Restate word for word the line containing "For every layout" and all remaining lines of the entries below.

'''

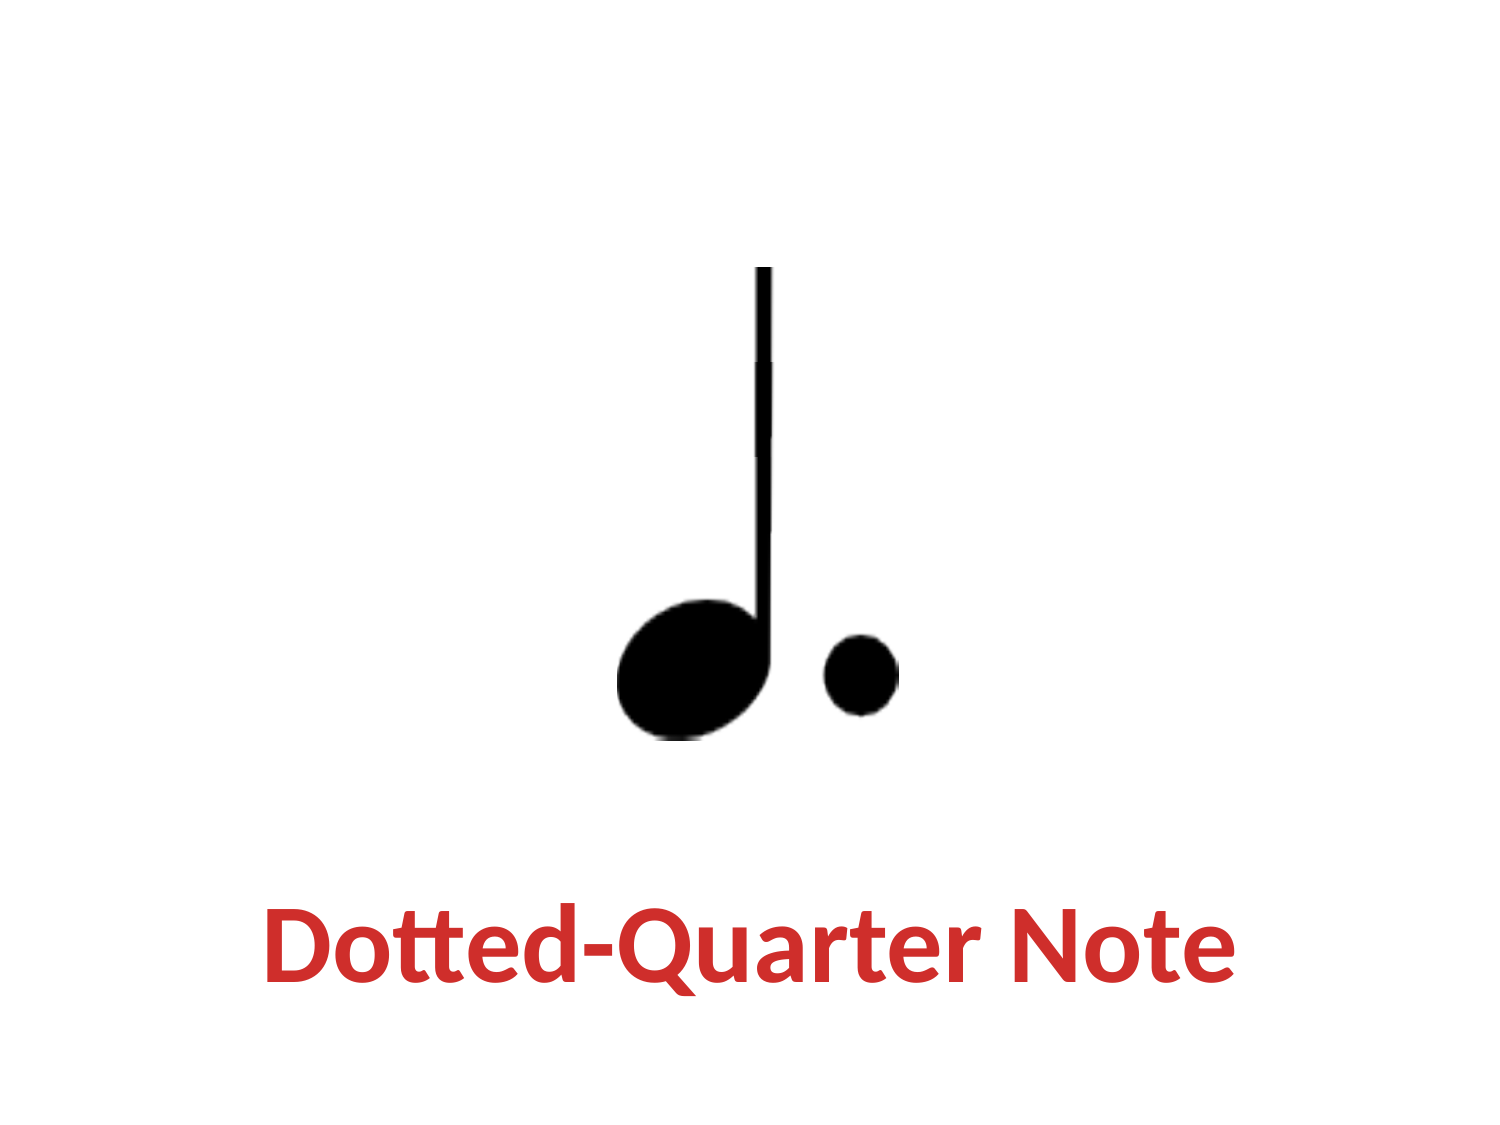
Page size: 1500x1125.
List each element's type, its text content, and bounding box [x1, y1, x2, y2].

text_box Dotted-Quarter Note [246, 862, 1254, 1013]
picture [617, 267, 899, 741]
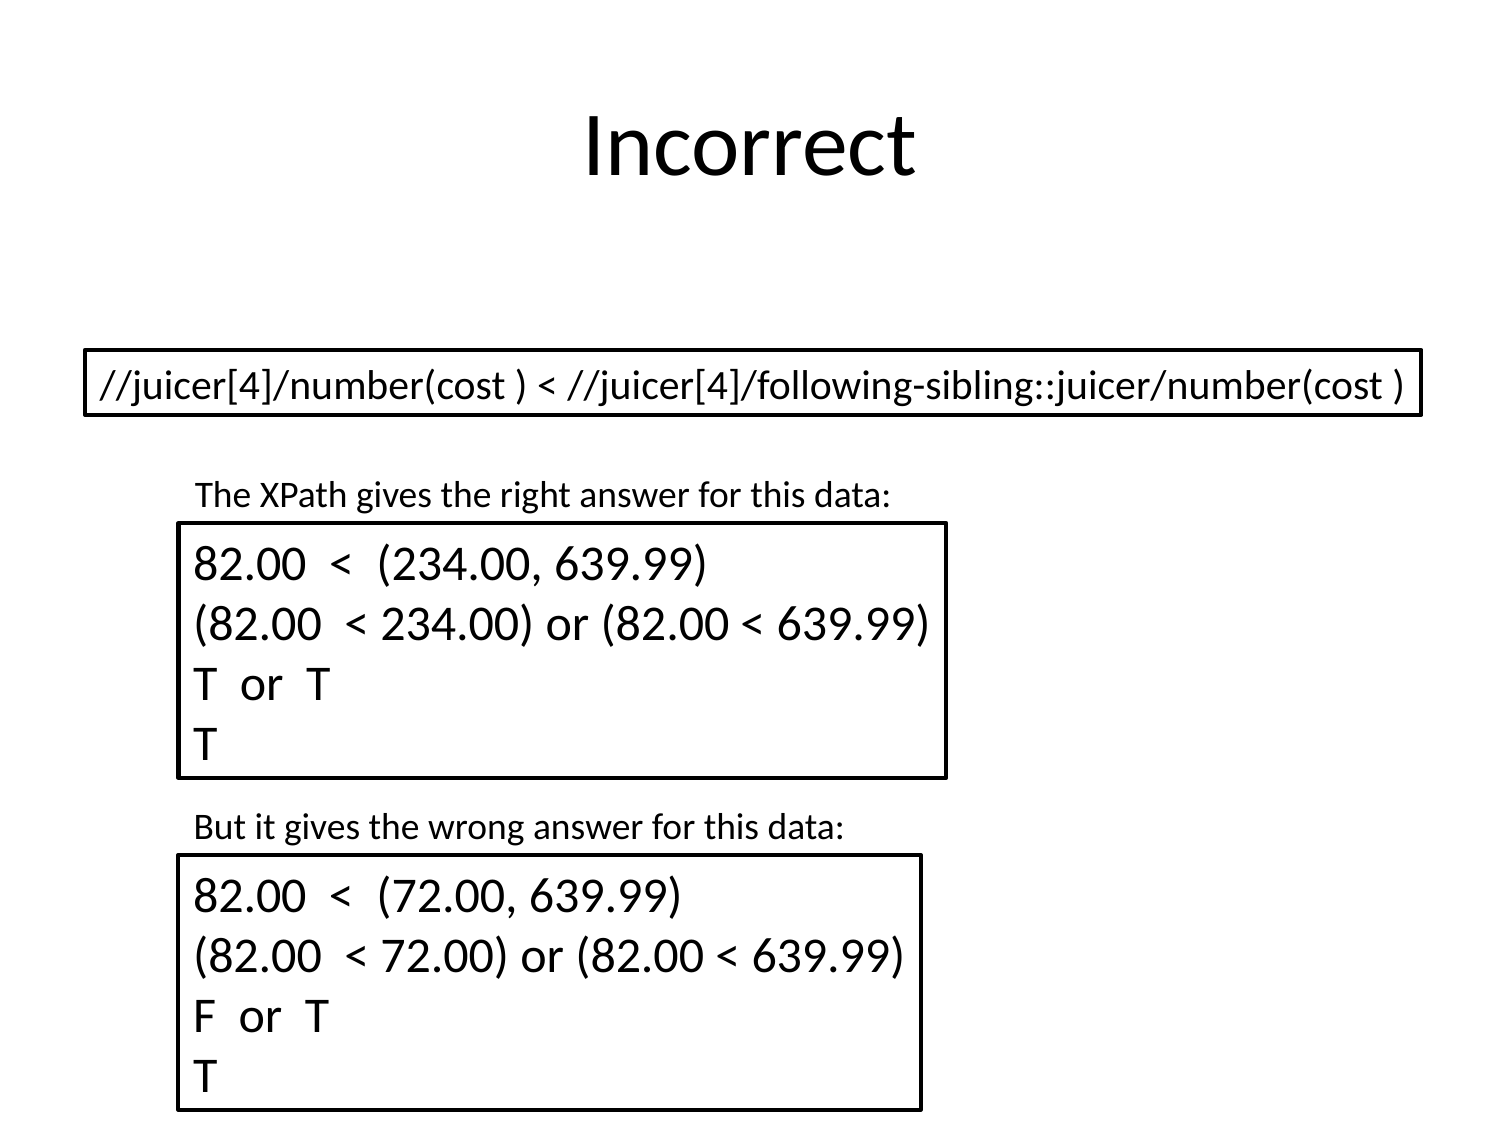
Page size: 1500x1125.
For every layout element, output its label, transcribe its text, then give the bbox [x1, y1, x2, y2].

text_box 82.00 < (72.00, 639.99) (82.00 < 72.00) or (82.00 < 639.99) F or T T [176, 853, 923, 1112]
title Incorrect [75, 45, 1425, 233]
text_box //juicer[4]/number(cost ) < //juicer[4]/following-sibling::juicer/number(cost ) [83, 348, 1423, 417]
text_box But it gives the wrong answer for this data: [178, 794, 861, 855]
text_box 82.00 < (234.00, 639.99) (82.00 < 234.00) or (82.00 < 639.99) T or T T [176, 521, 948, 780]
text_box The XPath gives the right answer for this data: [180, 462, 908, 523]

'''

(Your response)
For every layout element, output its label, transcribe its text, then give the bbox [x1, y1, x2, y2].

text_box 82.00 < (72.00, 639.99) (82.00 < 72.00) or (82.00 < 639.99) F or T T [176, 853, 923, 1112]
title Incorrect [75, 45, 1425, 233]
text_box //juicer[4]/number(cost ) < //juicer[4]/following-sibling::juicer/number(cost ) [83, 348, 1423, 417]
text_box But it gives the wrong answer for this data: [178, 794, 861, 855]
text_box 82.00 < (234.00, 639.99) (82.00 < 234.00) or (82.00 < 639.99) T or T T [176, 521, 948, 780]
text_box The XPath gives the right answer for this data: [180, 462, 908, 523]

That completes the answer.